City of Bangor v. Citizen Communications Co.

2007 | Cited 0 times | D. Maine | November 28, 2007


Before the Court is Third Party Plaintiff Citizens Communications Company's Motion to Dismiss Its Third Party Complaints without Prejudice (Docket # 777) ("Citizens' Motion to Dismiss without Prejudice") as well as a set of motions that this Court has previously described as the "Non-MGP Parties' Motions for Judgment," which include: (1) Motion for Judgment by Third Party Defendants Barrett Paving Materials, Inc. and Honeywell, Inc. and Fourth-Party Defendant Colas, S.A. (Docket # 682), (2) Third-Party Defendants Maine Central Railroad Company and Guilford Transportation Industries, Inc.'s Motion to Dismiss and/or Judgment on the Pleadings (Docket # 703), (3) Third Party Defendant Dead River Company's Motion for Judgment on the Pleadings (Docket # 704)1 and (4) Motion for Judgment on the Pleadings by Third Party Defendant Beazer East, Inc. (Docket # 705).

When the Court initially directed Citizens to file its pending Motion to Dismiss without Prejudice, it contemplated that the Motion would serve as a mere procedural vehicle for implementing the Court's previous Orders (see Docket #s 753, 771 & 772). Nonetheless, various affected parties requested the opportunity to oppose the Motion in order to preserve all rights of appeal and the Court therefore accepted opposition papers (see Docket #s 780, 781 & 784). During this same time period, various Third and Fourth Party Defendants filed notices of appeal (see Docket #s 773 & 782).
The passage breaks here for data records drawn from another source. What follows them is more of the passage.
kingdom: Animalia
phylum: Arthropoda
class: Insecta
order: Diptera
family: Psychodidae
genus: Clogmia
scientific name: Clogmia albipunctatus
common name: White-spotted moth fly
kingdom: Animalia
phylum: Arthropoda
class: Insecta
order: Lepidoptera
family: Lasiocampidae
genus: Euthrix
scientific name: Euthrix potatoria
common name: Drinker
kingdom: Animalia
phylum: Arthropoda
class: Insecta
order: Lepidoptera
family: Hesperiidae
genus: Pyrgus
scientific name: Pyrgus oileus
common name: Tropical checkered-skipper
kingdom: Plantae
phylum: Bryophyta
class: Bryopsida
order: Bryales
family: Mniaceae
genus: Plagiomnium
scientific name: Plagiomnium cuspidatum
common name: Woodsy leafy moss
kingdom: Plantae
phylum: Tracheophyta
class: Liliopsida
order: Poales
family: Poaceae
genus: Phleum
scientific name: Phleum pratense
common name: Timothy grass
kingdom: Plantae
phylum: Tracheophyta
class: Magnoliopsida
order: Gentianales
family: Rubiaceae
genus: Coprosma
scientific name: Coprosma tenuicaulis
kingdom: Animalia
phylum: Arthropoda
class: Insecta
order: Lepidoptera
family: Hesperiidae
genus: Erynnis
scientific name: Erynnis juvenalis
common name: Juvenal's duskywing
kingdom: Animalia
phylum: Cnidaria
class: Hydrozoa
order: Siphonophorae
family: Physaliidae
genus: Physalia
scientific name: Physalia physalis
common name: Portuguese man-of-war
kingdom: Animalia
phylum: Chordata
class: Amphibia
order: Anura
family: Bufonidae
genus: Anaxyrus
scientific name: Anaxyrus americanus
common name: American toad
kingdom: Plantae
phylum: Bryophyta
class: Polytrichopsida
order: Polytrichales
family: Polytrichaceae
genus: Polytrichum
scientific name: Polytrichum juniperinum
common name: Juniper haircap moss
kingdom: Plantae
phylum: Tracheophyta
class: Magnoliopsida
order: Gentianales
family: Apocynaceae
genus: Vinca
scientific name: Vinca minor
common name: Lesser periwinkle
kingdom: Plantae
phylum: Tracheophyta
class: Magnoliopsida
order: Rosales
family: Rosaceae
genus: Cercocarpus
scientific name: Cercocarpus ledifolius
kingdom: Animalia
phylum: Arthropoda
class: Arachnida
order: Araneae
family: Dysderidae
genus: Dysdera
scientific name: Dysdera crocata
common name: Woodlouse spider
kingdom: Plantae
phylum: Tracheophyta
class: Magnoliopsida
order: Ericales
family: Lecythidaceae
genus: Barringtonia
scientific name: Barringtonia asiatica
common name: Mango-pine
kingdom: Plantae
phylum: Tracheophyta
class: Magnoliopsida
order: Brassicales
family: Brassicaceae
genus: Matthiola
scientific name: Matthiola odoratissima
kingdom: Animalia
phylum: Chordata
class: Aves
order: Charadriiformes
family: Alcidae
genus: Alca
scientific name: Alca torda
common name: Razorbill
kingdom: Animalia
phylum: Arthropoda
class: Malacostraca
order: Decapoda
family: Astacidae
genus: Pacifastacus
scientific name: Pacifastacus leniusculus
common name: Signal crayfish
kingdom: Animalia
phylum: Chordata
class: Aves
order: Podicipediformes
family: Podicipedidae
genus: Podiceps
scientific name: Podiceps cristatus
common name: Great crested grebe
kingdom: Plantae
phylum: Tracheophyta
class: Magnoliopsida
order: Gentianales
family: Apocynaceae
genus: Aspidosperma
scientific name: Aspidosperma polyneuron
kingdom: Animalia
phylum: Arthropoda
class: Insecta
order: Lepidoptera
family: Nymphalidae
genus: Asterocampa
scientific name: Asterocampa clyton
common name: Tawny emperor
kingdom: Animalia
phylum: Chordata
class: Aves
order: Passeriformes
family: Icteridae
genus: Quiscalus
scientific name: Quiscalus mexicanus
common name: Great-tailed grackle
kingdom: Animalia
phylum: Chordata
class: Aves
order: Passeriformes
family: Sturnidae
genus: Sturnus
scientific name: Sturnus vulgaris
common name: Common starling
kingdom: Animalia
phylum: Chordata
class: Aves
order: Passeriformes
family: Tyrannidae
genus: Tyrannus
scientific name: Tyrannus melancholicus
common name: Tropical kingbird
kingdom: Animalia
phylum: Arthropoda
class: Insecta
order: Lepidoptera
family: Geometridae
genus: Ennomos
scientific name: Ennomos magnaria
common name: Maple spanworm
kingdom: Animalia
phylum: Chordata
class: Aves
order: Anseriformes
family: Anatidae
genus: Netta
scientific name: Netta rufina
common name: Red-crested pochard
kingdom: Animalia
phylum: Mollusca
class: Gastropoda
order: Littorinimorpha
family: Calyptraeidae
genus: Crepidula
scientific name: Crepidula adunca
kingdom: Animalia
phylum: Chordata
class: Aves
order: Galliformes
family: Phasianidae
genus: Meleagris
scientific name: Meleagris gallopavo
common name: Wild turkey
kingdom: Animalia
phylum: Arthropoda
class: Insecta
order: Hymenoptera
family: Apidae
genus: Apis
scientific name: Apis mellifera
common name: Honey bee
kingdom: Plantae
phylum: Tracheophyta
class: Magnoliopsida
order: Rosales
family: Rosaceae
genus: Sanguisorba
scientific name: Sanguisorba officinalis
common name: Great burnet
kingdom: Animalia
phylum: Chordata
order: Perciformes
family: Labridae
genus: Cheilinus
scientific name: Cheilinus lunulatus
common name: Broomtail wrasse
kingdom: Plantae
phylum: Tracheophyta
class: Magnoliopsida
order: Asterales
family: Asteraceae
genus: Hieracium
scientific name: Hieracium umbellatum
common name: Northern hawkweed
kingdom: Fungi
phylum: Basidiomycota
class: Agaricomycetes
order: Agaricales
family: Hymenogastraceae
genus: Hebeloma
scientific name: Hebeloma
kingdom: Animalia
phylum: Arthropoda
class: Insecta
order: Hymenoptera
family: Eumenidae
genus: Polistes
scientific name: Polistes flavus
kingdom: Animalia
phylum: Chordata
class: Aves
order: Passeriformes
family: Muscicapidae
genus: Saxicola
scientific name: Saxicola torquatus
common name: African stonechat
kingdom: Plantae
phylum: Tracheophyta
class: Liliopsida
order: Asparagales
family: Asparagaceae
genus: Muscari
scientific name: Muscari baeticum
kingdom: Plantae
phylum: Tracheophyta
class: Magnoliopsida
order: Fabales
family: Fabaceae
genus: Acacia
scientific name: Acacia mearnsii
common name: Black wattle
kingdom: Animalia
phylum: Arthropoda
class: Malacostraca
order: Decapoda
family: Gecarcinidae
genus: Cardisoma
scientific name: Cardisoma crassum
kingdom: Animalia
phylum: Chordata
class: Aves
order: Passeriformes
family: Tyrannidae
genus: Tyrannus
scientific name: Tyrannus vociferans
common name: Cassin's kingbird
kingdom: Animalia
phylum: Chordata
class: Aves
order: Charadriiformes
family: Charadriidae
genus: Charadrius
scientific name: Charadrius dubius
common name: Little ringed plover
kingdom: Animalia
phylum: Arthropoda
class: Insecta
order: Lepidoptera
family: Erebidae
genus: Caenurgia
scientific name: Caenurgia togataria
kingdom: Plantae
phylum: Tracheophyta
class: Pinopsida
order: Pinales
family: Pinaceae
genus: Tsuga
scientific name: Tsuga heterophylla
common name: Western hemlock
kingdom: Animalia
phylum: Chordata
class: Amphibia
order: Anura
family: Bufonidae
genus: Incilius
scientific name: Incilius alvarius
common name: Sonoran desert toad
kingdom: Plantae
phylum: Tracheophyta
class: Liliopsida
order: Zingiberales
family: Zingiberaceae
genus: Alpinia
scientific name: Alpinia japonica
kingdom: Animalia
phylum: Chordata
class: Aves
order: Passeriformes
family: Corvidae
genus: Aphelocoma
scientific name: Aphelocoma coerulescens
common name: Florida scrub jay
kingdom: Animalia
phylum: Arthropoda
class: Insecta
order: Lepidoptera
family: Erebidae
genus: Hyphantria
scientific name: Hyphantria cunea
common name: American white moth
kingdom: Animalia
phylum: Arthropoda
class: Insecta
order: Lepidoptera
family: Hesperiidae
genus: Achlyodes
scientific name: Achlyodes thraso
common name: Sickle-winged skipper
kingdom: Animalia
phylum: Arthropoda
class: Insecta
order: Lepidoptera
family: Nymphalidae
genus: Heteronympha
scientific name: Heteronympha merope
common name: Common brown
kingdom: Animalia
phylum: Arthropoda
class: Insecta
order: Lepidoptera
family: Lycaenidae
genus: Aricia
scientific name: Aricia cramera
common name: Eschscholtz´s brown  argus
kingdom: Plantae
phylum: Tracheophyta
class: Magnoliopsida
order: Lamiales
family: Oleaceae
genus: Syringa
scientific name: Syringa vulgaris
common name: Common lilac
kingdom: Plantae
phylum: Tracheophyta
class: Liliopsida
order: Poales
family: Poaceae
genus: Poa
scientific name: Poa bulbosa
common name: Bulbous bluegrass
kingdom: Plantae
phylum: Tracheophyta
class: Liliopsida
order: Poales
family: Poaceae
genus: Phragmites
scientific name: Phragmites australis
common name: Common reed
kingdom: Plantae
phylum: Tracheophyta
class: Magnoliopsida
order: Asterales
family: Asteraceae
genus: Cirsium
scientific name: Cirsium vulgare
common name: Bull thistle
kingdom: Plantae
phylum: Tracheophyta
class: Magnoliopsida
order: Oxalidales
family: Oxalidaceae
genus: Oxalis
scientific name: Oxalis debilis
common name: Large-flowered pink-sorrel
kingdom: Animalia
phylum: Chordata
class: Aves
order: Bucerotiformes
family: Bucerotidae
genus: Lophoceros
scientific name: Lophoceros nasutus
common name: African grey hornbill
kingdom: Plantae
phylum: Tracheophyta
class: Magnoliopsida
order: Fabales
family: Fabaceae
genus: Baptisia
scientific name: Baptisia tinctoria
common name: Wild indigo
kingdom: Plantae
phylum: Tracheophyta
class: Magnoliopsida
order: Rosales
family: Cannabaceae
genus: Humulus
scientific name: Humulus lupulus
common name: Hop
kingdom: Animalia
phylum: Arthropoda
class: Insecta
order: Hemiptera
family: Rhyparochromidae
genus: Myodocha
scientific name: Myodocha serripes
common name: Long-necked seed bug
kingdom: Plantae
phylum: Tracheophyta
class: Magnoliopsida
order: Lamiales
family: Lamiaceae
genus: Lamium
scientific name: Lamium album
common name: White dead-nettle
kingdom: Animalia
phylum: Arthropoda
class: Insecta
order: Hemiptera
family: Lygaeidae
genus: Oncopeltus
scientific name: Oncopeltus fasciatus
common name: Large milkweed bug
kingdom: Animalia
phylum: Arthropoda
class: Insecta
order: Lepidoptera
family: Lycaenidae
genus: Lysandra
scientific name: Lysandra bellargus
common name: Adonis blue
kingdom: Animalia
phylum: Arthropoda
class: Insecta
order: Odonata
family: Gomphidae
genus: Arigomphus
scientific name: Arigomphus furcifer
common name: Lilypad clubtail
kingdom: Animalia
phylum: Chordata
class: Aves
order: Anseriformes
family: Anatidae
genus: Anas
The notices of appeal prompted this Court to pause in order to consider whether it retained jurisdiction to decide the motions that remained pending on the docket. After all, it is "generally understood that a federal district court and a federal court of appeals should not attempt to assert jurisdiction over a case simultaneously. The filing of a notice of appeal is an event of jurisdictional significance-it confers jurisdiction on the court of appeals and divests the district court of its control over those aspects of the case involved in the appeal." Griggs v. Provident Consumer Discount Co., 459 U.S. 56, 58 (1982) (citations omitted). Nonetheless, the Court concludes that this principle is not applicable to the current exceptional situation in which a consent decree has been entered pursuant to Rule 54(b) and ruling on the remaining pending motions would actually serve to avoid piecemeal appeals and expedite the appeals already filed.2 Therefore, the Court is satisfied that it retains jurisdiction to issue rulings on the current pending motions and that any further delay of such rulings will only serve to confuse the issues now on appeal.

Moreover, the Court is concerned that withholding rulings on the remaining motions may ultimately delay resolution of the appeal and thereby further delay any remediation of Dunnett's Cove.

Therefore, the Court hereby GRANTS Citizens' Motion to Dismiss without Prejudice (Docket # 777). While the Court has considered the various objections filed in connection with this Motion, none of these objections appear to override the logistical benefits of having Citizens pursue all of its remaining claims in a new action. The Court relies on its previous orders (Docket #s 753, 771 & 772) to further explain its basis for this ruling.

In light of the Court's decision to dismiss all of Citizens' third party claims without prejudice, the Non-MGP Parties' Motions for Judgment (Docket #s 682, 703, 704 & 705) are MOOT and the Court hereby DENIES all of these motions without prejudice to any party renewing the arguments contained in these motions to the extent Citizens pursues similar claims in another case.


1. See Third Party Defs. Maine Central Railroad Co. & Guilford Transportation Indust., Inc. Reply (Docket # 710) at 2 (clarifying the title of the original motion).

2. The Court's review of the docket in the pending appeal suggests that the parties have actually requested that the First Circuit delay adjudication of the pending appeals until this Court issues rulings on the remaining pending motions. (See November 14, 2007 Motion to Extend Briefing Deadlines in Bangor v. Citizens Communications Company (First Circuit Docket No. 07-2193).)